Here is a portion of John Piper’s article at Desiring God: Deny Yourself for More Delight.
Piper’s understanding of Jesus’ great statement in Mark 8:34 demonstrates the pervasive misunderstanding among Evangelicals regarding what Jesus meant when He said, “If anyone wishes to come after Me let him deny himself and take up his cross and follow Me.” Like so many others Piper is applying Jesus’ great statement to our discipleship, when Jesus is speaking about what is necessary for our salvation. What it means to deny ourselves and to take up our cross, for our salvation, is what we must understand.
His error has caused him to paint himself into a corner. He knows that it cannot mean that in order to be saved we have to literally take up a cross. Namely, that only martyrs are saved. Instead he goes, like so many others, to a mere willingness to make the ultimate sacrifice. He reduces Jesus’ awesome requirement for salvation to: “Jesus has become more precious to us than approval, honor, comfort, and life.”

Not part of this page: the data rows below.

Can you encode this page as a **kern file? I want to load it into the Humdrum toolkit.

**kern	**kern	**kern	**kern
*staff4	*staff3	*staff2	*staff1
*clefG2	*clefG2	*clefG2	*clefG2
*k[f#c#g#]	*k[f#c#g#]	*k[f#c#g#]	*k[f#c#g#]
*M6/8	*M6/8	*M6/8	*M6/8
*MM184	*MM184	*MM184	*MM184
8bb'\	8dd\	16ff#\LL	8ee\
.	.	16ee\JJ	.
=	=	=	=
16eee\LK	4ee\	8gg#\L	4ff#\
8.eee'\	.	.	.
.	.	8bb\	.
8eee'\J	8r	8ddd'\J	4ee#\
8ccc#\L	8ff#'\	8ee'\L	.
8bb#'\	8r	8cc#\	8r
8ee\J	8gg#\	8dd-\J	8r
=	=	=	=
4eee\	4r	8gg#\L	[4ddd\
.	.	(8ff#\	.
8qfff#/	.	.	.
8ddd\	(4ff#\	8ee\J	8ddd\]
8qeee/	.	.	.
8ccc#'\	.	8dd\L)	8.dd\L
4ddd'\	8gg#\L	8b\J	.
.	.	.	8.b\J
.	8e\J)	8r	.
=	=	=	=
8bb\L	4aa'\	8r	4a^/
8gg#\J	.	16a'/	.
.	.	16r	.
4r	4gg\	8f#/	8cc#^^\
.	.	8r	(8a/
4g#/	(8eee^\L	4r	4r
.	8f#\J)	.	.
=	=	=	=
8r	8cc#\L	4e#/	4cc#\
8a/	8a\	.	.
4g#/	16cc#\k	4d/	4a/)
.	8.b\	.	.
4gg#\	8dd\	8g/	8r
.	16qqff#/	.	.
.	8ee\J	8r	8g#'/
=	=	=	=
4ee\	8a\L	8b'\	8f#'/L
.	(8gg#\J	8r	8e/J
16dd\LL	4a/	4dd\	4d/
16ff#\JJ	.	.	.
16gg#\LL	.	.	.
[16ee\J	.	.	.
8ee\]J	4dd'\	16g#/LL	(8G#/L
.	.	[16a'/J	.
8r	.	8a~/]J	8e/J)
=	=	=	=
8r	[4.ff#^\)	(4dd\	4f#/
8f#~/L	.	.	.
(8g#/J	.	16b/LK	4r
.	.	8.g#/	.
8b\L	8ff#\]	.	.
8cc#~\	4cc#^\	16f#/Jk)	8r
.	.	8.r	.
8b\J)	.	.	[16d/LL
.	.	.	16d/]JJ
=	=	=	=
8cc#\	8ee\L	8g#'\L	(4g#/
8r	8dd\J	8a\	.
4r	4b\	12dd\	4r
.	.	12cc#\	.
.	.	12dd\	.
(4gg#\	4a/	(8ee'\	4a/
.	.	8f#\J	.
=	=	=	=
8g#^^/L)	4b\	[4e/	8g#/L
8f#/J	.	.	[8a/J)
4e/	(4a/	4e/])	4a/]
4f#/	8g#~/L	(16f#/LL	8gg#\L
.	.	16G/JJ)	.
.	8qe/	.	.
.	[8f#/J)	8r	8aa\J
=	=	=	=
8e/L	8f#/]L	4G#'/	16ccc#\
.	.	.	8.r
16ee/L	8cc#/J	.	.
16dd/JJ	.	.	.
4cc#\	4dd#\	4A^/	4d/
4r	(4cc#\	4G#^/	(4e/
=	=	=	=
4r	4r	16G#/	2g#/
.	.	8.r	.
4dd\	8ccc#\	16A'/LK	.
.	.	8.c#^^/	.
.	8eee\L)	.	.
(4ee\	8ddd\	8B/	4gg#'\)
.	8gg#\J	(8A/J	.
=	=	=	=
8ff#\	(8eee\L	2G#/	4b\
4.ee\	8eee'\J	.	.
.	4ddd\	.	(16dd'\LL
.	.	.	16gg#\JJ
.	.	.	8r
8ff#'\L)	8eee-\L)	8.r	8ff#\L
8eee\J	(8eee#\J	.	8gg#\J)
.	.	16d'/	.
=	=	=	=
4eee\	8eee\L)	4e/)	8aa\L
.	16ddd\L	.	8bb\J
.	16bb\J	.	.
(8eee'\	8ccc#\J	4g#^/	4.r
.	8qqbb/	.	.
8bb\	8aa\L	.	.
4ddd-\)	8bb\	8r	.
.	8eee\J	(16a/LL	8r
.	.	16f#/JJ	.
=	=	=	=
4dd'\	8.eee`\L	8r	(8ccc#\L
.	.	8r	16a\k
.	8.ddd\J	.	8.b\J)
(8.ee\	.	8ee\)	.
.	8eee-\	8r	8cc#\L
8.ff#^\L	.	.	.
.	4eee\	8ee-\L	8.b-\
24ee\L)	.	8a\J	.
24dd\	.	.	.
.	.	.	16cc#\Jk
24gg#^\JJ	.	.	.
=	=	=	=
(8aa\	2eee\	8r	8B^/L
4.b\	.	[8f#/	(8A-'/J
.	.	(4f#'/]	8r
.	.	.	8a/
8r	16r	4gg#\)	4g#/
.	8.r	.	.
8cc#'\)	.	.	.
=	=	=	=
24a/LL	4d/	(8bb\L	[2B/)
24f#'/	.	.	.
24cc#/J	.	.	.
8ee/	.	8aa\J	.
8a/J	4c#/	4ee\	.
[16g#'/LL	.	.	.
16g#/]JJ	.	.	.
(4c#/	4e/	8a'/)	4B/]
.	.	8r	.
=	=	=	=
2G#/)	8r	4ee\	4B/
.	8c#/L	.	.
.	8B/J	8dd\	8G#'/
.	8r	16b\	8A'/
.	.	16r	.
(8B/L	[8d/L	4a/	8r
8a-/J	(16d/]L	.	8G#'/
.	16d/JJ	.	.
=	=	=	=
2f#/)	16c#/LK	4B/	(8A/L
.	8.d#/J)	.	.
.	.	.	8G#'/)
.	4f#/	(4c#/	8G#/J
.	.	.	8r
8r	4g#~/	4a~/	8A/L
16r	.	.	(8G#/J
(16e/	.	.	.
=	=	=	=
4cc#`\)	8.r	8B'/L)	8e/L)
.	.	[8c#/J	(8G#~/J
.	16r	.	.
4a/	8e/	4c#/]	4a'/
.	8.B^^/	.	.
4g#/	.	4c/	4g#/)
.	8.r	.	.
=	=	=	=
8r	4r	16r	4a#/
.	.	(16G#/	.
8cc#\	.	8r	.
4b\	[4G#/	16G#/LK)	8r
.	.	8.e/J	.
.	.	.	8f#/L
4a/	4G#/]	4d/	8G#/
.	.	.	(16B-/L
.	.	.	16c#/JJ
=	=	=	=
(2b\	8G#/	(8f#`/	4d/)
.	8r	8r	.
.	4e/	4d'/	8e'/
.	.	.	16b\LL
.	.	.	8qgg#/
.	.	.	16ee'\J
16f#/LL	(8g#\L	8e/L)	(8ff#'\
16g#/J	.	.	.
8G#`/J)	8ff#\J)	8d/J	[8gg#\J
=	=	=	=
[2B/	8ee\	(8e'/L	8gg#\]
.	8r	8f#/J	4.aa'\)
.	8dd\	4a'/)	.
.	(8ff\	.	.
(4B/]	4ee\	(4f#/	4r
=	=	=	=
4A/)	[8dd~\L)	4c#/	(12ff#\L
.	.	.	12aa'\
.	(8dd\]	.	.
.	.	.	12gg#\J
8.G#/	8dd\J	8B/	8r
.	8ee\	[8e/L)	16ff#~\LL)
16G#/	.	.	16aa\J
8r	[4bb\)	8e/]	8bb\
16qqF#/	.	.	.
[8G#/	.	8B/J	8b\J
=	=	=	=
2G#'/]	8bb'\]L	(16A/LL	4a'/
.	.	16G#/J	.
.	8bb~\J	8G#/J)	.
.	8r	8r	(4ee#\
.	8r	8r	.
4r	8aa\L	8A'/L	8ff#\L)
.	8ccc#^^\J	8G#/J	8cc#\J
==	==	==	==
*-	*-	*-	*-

Ironically, out of a high regard for Jesus’ teaching Piper has undermined the true seriousness of Jesus’ teaching. Jesus says that we must deny ourselves and we must take up our cross in order to come after Him. How can Piper reduce it to a mere willingness to do so?
Piper says that taking up our cross is when we subject ourselves to opposition, shame, suffering, and death. Ok, go ahead and try to come after Jesus by any one of these things or all four upon a literal cross and it still will not determine your salvation. This is perfect teaching for those who are self-righteous, who think that they can merit coming after Jesus by the sad story of their life.
The problem with Piper’s understanding of equating things in our life that we could consider opposition, shame, suffering, and death, as taking up our cross, is that our bodies, our flesh, our very selves, are counted dead in sin. It is of as much value as beating a dead horse. Our flesh merits nothing, no matter what it suffers, and is useless as a medium in order to follow after Jesus. While we are to put to death sin, in doing so, our flesh has not suddenly become meritorious.
Piper’s view of taking up our cross is also incomplete because it is necessarily of an undefined measure, unless we are actually put to death! Do we say that we have taken up our cross when we have had only a little opposition, a little shame, and just a little bit of suffering? What if it is only for a short period of time? Do we still count ourselves having taken up our cross when we are enjoying life and there is no opposition, no shame, and no suffering?
Why do I feel like I am opposing a Roman Catholic? Evangelical Christians, like the Galatians, are time and again constructing idols. Idols are easily smashed by the truth of God’s Word, though they are skillfully crafted by persons who wield spiritual authority when they misrepresent the truth.
There is a reason why men teach such things. By putting people under burdening error the hearers become dependent upon false teachers and will seek them out for the false fulfillment of such errors. As Paul warned, ‘They eagerly seek you, not commendably, but they wish to shut you out so that you will seek them.’ [Galatians 4:17].
Taking up our cross cannot mean a mere willingness to suffer and to die. Jesus was speaking about what is necessary for our salvation and that means we need to be able to say concretely that we have denied ourselves and we have taken up our cross! Jesus was saying that in order to come after Him we need to deny ourselves and take up our cross in a far more profound way than what Piper would have us to do.
We need to take up a cross that causes us to die to sin and to the Law, not a cross of our own estimation that is of no fleshly value.